Is there an Android equivalent to the Apple Word Tagger Model?

On the iOS version of our app we are using the Apple Word Tagger Model so that it can assist us with parsing some complex sentences and that way we can extract the parts that we actually want. It is working fairly well.
I need something similar on Android.

Basically I would feed it a large sample of sentences and a classification for every word in the sentence and once it learns those I can pass it some new sentences and it’ll tell me the classification of each of the words.

A similar example to what we want would be an address parser. Imagine that the training data looks like:

123, house_number
E., direction_short
Main, street_name
Av., avenue
17123, house_number
W. direction_short
West, direction_long
Ct., court
10th, street_name
etc, etc

And then we pass it “87 W. Central St.”, then the word tagger would tell us 87 is house_number, W. is direction_short, etc.

I tried using the Bert Classifier and the NLClassifier with my own model but when I get the classifier results back it is analyzing the entire “87 W. Central St.” and telling me the score for each possible label, at least I think that is what is doing.

I need a model that will tell me the category (label) of each word in my sentence. Is there such a thing for Android?

Hope that makes sense.

Thanks.

1 Like

If you are looking for something canned like Apple WTM you can take a look at MLKIT:

1 Like

This looks super close to what I need but my data is pretty custom data. Normal words but I need to categorize them in a way specific to my app. Is there something like this but that can be trained with my own data and categories?

Thanks.

1 Like

If you want something near production ready with your custom data you can try to explore:

https://github.com/legacyai/tf-transformers/blob/main/src/tf_transformers/notebooks/tutorials/ner_albert.ipynb

1 Like

The good thing about training a tagger model based on ALBERT is it will likely be supported in TFLite. TensorFlow Hub also provides MobileBERT checkpoints, another model supported in TFLite.
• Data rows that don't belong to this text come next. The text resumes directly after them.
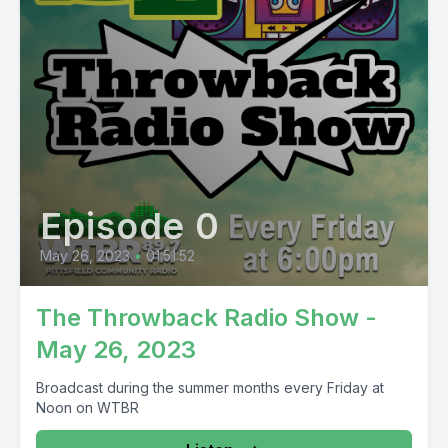
Episode 0
May 26, 2023
•
01:51:52
The Throwback Radio Show -
May 26, 2023
Broadcast during the summer months every Friday at
Noon on WTBR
Tagging @lgusm for more details.

1 Like

I have been working on launching MobileBERT on Android, but haven’t succeeded yet. The issue is input tensors should be in INT32 format (at least ML binding and description from TF Hub tells me this), but TensorBuffer under the hood supports only UINT8 and FLOAT32. What was a point behind preparing MobileBERT, but leave input/output tensor formats are not supported on a mobile device?